"Des frappes d'autodéfense contre l'Iran" ont commencé à 23H00 (heure luxembourgeoise) "sur ordre du commandant en chef", avait affirmé sur X le (Centcom), le commandement militaire américain pour le Moyen-Orient, en référence au président Donald Trump.
"La mission est une réponse proportionnée à une agression iranienne injustifiée", avait ajouté l'armée. "La réponse devrait être très forte, très puissante", avait toutefois dit le président américain, selon des propos rapportés par la chaîne américaine ABC.
Selon des médias iraniens, des explosions ont été entendues en plusieurs lieux sur la côte sud de l'Iran, près du stratégique détroit d'Ormuz, toujours bloqué.
Après une courte période de calme, ils ont fait état d'une deuxième série d'attaques dans la même zone, attribuée aux Etats-Unis.
Tôt mercredi, l'Iran a annoncé des attaques contre des bases américaines abritées par le Bahreïn et la Jordanie. Et au Koweït, l'armée a dit faire face à "des cibles aériennes hostiles" sans préciser leur provenance.

Entrées enregistrées:

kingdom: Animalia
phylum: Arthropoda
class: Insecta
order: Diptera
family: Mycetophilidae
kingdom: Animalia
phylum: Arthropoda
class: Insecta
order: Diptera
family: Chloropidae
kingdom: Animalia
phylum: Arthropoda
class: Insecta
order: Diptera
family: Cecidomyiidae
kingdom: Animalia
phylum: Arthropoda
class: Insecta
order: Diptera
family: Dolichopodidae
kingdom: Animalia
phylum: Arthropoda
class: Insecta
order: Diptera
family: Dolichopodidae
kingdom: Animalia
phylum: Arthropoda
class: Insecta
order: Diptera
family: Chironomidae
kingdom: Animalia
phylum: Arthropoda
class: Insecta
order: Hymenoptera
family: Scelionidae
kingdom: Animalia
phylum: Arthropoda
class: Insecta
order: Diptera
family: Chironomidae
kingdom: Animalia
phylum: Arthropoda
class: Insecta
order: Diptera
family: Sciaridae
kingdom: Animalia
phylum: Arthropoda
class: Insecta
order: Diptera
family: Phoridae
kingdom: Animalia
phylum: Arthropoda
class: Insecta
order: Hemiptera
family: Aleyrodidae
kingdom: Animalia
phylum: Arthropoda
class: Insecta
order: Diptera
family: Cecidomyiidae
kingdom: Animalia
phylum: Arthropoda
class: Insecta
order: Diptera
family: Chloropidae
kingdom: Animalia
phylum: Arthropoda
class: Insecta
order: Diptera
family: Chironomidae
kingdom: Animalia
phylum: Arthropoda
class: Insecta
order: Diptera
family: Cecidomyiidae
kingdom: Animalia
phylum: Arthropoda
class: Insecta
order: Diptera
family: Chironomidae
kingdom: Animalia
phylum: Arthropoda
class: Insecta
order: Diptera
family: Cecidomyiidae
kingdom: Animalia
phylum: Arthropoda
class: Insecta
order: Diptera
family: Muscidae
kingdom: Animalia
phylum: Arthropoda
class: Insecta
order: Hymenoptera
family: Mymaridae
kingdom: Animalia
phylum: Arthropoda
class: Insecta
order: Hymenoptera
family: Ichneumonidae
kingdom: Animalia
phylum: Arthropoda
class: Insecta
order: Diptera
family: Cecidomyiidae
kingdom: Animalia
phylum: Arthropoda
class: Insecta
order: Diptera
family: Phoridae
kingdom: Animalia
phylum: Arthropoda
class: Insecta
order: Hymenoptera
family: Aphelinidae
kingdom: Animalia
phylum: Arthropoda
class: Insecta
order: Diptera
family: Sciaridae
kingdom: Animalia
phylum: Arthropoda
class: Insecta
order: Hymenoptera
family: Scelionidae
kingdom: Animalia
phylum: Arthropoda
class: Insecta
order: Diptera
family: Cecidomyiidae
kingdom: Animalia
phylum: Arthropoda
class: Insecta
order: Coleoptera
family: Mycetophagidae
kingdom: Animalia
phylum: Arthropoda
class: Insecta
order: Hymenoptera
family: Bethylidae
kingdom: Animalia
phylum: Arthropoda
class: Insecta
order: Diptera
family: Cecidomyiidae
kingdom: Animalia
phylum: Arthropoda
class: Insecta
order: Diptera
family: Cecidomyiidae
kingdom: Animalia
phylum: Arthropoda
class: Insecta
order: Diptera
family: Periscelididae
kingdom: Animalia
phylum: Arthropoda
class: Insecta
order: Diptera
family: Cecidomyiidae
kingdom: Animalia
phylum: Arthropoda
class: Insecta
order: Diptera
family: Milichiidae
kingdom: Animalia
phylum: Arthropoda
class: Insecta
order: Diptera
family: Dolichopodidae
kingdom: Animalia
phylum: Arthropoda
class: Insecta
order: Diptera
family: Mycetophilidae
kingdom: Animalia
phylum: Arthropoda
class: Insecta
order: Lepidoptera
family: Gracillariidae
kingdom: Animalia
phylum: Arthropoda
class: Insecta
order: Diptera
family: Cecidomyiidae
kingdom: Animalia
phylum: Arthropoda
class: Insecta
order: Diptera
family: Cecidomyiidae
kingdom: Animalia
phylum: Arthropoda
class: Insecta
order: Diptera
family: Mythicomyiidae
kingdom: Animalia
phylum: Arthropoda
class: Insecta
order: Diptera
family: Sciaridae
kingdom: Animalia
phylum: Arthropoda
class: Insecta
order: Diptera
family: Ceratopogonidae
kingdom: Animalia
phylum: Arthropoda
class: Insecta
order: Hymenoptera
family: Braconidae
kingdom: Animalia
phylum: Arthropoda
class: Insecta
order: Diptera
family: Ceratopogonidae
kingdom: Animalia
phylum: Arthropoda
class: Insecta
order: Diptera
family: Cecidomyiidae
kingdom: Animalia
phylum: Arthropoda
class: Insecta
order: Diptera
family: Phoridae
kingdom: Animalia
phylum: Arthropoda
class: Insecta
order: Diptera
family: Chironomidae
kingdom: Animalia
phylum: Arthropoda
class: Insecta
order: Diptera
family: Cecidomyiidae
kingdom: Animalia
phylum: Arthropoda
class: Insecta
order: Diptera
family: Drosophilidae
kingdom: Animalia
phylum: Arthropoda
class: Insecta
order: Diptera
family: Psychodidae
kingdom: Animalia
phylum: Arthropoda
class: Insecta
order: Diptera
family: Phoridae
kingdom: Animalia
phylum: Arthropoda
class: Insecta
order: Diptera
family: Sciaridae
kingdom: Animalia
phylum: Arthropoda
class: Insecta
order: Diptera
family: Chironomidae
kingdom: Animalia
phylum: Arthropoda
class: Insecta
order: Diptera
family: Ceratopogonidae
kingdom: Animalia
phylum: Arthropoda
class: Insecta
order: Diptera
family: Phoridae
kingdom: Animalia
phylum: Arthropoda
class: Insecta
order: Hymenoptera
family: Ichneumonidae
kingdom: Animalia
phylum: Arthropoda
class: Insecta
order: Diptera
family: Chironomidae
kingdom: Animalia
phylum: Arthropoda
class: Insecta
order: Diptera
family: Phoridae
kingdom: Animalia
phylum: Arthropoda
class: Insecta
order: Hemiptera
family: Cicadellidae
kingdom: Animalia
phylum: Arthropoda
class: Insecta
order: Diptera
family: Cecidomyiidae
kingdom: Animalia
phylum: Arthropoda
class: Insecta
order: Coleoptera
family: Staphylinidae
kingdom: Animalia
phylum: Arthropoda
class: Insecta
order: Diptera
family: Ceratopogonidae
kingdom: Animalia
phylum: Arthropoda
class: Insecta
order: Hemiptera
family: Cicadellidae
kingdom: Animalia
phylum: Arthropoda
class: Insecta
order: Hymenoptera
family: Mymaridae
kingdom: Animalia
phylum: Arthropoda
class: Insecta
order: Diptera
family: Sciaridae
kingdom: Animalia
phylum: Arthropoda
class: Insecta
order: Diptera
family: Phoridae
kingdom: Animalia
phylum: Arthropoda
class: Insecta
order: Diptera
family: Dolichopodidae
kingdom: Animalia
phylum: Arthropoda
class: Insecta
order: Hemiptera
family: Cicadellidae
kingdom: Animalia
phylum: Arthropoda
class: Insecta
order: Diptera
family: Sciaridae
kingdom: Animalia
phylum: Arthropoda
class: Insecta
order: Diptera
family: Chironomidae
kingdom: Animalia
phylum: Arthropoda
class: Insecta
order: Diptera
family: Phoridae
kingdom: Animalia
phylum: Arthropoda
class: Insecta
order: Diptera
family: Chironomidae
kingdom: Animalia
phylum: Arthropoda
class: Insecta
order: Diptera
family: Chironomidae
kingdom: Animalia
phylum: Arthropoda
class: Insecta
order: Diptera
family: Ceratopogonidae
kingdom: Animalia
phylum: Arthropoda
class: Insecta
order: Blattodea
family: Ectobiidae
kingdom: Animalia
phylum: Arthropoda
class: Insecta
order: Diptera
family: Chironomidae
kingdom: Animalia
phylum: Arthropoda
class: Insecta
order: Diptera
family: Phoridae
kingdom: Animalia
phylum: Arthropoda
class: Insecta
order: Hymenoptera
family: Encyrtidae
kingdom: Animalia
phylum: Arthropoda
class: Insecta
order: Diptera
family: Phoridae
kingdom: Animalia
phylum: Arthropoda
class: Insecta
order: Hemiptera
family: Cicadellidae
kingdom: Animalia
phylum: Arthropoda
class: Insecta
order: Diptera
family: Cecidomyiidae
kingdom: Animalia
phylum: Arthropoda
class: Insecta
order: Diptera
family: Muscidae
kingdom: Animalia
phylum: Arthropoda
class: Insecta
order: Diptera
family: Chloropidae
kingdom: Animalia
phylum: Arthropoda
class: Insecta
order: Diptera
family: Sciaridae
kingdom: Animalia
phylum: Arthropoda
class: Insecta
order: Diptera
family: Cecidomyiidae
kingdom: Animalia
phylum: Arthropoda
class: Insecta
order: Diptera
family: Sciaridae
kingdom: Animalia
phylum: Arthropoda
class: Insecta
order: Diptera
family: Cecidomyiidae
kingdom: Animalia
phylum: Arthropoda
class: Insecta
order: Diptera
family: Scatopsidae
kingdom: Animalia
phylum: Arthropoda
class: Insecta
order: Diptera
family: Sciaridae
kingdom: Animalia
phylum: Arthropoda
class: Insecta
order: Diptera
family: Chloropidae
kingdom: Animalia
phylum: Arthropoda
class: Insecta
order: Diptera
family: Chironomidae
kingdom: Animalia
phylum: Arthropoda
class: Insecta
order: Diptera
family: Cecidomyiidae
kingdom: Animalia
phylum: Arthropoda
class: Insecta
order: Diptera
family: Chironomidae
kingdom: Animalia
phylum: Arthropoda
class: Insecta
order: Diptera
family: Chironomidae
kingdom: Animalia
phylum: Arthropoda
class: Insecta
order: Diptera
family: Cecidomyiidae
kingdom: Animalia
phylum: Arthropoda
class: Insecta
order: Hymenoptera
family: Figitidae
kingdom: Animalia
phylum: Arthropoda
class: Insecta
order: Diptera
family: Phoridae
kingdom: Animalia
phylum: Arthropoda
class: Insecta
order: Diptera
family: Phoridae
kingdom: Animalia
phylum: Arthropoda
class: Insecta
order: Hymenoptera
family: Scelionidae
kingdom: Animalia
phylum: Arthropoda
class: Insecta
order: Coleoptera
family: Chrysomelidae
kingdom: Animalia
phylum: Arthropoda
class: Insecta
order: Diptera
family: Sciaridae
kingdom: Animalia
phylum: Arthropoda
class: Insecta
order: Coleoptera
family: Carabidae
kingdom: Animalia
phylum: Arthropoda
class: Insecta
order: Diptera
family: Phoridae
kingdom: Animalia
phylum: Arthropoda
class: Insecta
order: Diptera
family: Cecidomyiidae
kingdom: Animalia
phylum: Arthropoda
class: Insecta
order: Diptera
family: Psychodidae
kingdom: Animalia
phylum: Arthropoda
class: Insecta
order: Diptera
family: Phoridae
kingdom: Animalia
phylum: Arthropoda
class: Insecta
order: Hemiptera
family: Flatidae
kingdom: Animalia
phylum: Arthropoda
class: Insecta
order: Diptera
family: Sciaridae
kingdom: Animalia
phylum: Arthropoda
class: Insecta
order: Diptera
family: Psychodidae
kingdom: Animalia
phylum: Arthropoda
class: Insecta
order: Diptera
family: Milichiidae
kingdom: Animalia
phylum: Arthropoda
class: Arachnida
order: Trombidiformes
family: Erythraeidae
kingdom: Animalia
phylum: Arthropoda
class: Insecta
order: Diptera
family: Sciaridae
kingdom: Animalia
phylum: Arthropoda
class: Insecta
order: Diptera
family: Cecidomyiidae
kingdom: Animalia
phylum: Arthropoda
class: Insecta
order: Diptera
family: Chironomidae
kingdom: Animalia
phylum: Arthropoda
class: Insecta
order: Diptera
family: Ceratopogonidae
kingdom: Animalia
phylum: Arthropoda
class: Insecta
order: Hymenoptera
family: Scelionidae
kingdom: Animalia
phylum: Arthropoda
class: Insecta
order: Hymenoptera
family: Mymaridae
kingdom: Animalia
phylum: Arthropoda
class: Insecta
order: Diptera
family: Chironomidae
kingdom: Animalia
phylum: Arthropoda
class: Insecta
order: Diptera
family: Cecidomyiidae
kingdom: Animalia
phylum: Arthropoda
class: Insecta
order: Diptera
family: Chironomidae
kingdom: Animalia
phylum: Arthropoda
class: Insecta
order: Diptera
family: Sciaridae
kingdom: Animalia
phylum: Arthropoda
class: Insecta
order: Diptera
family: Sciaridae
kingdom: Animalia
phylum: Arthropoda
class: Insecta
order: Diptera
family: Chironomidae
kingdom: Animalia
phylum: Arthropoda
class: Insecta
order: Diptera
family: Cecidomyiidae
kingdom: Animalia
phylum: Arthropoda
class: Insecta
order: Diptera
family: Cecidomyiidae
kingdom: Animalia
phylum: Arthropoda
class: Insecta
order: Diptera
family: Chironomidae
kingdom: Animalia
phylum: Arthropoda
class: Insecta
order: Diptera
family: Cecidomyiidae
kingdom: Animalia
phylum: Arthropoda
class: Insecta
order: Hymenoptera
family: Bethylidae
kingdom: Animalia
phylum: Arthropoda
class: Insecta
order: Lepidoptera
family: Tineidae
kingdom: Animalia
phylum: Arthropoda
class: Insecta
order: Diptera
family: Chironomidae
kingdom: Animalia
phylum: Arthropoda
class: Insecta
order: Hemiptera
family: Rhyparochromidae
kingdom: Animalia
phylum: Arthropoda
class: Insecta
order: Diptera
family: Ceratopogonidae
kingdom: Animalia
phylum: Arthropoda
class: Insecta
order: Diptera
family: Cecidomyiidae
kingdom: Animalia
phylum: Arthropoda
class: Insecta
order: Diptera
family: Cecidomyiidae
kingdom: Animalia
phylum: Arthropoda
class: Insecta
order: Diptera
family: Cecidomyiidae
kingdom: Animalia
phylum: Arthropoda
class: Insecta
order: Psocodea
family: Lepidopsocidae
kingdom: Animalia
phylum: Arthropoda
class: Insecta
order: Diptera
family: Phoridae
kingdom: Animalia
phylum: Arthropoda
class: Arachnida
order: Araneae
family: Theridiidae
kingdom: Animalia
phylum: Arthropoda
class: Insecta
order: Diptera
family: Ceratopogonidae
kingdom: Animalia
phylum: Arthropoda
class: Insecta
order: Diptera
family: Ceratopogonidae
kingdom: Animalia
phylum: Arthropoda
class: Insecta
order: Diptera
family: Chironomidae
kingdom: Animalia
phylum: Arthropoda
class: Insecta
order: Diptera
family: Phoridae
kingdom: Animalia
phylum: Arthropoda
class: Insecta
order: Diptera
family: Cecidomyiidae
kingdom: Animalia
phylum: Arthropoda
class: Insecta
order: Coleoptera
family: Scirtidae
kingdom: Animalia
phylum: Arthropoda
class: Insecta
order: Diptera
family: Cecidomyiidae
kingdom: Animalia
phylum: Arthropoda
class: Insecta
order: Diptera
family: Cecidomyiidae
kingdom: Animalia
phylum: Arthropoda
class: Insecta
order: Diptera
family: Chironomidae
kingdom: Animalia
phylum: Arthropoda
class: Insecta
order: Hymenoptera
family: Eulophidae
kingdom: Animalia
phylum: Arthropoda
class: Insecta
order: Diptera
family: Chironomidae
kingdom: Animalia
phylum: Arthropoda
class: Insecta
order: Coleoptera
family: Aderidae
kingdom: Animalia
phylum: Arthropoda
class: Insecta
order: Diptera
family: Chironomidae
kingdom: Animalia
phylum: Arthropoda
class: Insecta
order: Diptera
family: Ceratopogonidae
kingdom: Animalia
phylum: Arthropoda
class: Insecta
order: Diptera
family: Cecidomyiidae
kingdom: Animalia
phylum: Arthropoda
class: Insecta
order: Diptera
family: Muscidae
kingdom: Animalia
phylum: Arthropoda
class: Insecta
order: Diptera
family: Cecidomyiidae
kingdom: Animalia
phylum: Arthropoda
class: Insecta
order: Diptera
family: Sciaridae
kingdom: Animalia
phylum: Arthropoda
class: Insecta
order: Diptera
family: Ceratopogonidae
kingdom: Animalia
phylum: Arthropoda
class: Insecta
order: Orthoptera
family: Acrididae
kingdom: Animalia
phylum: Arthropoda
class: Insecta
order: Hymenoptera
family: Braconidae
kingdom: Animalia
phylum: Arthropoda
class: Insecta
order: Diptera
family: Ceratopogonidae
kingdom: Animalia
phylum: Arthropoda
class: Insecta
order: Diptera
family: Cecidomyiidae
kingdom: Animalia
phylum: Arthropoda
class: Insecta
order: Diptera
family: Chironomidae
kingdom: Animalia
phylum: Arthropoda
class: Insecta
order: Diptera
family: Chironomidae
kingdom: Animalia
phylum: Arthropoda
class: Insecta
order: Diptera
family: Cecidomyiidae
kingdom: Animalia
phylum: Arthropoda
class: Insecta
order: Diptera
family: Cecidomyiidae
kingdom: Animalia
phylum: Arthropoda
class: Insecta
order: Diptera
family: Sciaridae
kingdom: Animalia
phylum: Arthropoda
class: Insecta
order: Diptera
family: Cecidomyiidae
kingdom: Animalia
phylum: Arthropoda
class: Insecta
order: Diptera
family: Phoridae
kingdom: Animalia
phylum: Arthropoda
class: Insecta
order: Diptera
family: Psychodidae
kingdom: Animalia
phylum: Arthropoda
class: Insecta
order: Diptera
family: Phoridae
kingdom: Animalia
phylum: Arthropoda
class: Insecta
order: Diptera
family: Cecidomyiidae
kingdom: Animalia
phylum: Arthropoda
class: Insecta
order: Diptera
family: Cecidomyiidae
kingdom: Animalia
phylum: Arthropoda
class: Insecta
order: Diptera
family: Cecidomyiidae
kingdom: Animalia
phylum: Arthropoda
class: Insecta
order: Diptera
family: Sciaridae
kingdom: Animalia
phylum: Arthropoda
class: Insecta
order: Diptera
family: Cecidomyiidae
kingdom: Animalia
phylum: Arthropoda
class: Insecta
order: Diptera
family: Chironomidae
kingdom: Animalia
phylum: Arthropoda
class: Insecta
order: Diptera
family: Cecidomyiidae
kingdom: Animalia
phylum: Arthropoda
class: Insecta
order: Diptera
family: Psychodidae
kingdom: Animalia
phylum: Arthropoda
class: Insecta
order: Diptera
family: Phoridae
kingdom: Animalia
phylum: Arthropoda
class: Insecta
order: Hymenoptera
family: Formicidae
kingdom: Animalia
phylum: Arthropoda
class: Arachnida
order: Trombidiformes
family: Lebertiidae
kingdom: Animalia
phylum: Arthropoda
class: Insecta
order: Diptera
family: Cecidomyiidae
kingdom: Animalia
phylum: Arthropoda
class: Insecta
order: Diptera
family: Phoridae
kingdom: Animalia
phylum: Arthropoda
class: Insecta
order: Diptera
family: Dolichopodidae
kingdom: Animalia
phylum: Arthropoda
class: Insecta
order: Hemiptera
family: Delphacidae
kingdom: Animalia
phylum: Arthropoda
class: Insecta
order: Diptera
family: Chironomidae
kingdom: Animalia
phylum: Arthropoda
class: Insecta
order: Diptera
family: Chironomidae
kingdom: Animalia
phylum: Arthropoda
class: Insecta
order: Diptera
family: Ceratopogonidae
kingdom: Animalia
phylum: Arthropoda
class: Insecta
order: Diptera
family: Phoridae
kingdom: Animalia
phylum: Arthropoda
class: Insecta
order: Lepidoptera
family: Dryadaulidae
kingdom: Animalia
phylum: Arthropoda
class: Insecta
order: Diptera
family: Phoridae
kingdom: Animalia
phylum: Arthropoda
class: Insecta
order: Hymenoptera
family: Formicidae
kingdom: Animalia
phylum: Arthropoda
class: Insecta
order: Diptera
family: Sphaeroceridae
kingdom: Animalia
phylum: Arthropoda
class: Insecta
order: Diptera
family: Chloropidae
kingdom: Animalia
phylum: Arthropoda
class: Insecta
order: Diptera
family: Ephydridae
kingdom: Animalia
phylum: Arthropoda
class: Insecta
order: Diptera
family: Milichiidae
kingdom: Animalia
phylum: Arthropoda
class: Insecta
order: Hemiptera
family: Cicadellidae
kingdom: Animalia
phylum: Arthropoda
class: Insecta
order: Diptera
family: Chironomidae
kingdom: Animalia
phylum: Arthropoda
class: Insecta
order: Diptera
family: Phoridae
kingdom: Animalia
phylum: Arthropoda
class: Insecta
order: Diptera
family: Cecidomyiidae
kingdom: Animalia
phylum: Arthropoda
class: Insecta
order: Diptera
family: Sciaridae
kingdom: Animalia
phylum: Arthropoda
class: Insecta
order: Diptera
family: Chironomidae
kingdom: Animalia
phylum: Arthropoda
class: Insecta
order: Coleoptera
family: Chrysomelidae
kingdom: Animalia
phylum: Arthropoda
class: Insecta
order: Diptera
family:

- [Consigne]: Rédigez la suite de l'article sur les frappes américaines contre l'Iran, s'il vous plaît.

- [Réponse ci-dessous]:
En Jordanie, les Gardiens de la révolution iraniens ont dit avoir "visé et détruit quatre cibles majeures, notamment des groupes de chasseurs F35 sur une base aérienne et le centre de commandement militaire américain" d'Azraq, l'armée jordanienne annonçant avoir abattu cinq missiles iraniens.
A Bahreïn, des combattants de cette armée idéologique iranienne ont, eux, annoncé avoir procédé à "une attaque de drones contre la Ve flotte" américaine. Peu après, les sirènes d'alerte ont retenti dans ce pays du Golfe.
Les Gardiens ont justifié leur opération par des attaques américaines conduites dans la nuit sur Jask, Sirik et l'île de Qeshm, sur la côte sud de l'Iran dans le détroit d'Ormuz toujours bloqué. Celles-ci ont "endommagé un pylône de télécommunications à Sirik et détruit deux réservoirs d'eau dans la ville", ont-ils précisé.